I'm looking for livestock scales for alley ways. Portability is ideal so I can use on other farms. I want the best bang for the buck whether it is pre kit or a combination of manufacturers. Need the DRO, load bars, and floor. Don't need tag identifiers or anything fancy since I'm fine with penciling in my spreadsheet.


----------



## azmike (Jan 4, 2015)

We bought a Triner livestock scale from this outfit. I liked the stainless cables and Triner has been in the scale biz since 1879. We had a nice aluminum platform that was a ramp in a big U-Haul moving truck. Still building the cattle facility so installation won't be for a bit.

http://www.floorscalesdirect.com

I will add that we were very surprised at the quality, heavy stainless box and overall finish. It isn't china plastic crap for sure!


----------



## Galloway Beef (Dec 13, 2015)

We use the Tru-Test eziweigh 5 system along with their platform.

We like it. Simple, no frills. Battery lasts a long time. My only criticism is the the platform is flat with no side walls. Really have to keep a close eye to make sure a foot doesn't slide off to the side.

http://www.cattlescales.com/scale-indicators/eziweigh5-system


----------



## BWfarms (Aug 3, 2015)

What's the overall width of the platform, Galloway?


----------



## Galloway Beef (Dec 13, 2015)

BWfarms said:


> What's the overall width of the platform, Galloway?


24" wide

(Length is 87.5" long, which has worked fine, even for bulls.)


----------



## valleyfarmsupply (Mar 14, 2015)

We like both Trutest and Gallagher scales. we sell and service both brands.

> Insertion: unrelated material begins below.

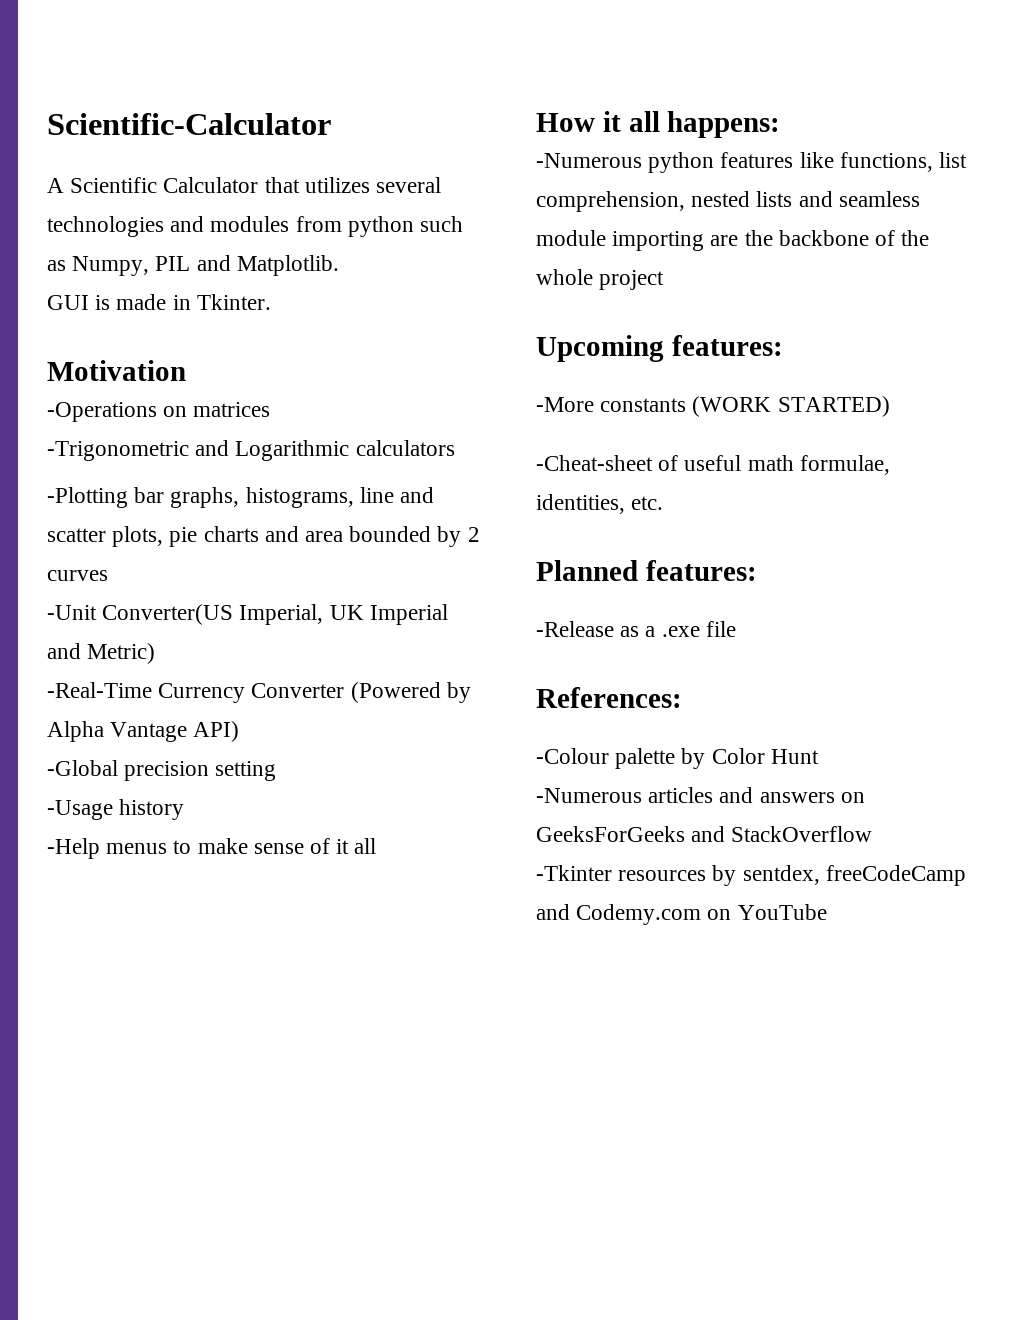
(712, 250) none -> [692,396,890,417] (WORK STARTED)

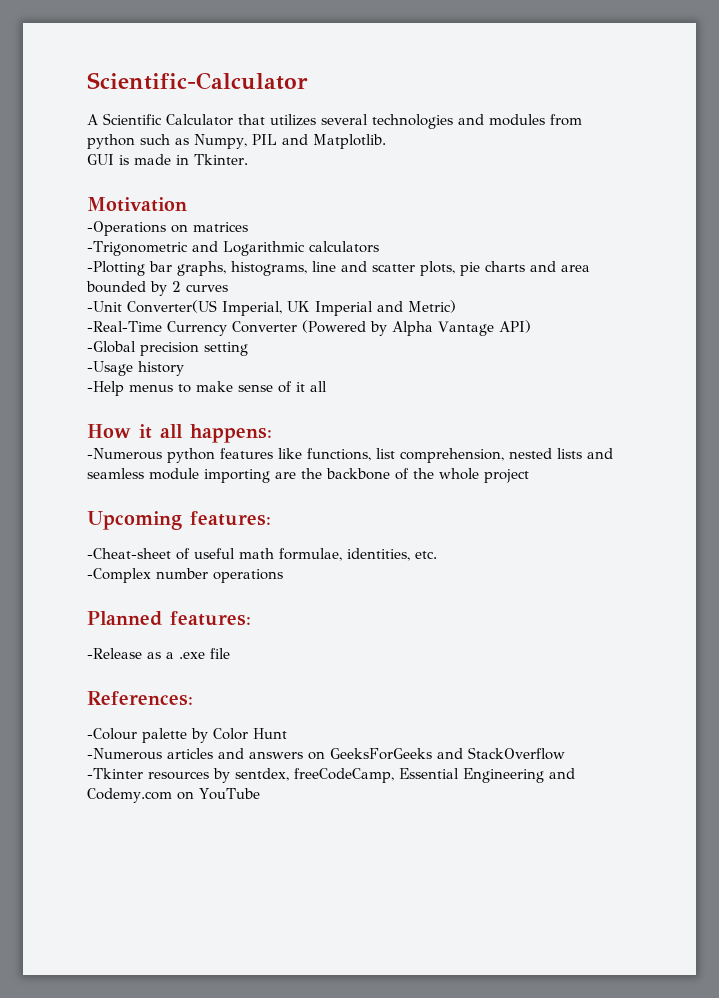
[536,396,890,417] // -More constants (WORK STARTED) -> (271, 518) none
(664, 503) none -> [87,568,283,583] // -Complex number operations
[825,865,966,886] freeCodeCamp -> [294,768,544,783] freeCodeCamp, Essential Engineering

We have a a great deal on the basic system here. Gallagherelectricfencing.com

http://gallagherelectricfencing.com/collections/o-gallagher-livestock-scales/products/gallagher-210-scale-package-free-usa-shipping

$1699 for everything and free shipping!


----------



## Supa Dexta (May 28, 2014)

Used gallagher here this year. 610 with rfid reader. It worked well.


----------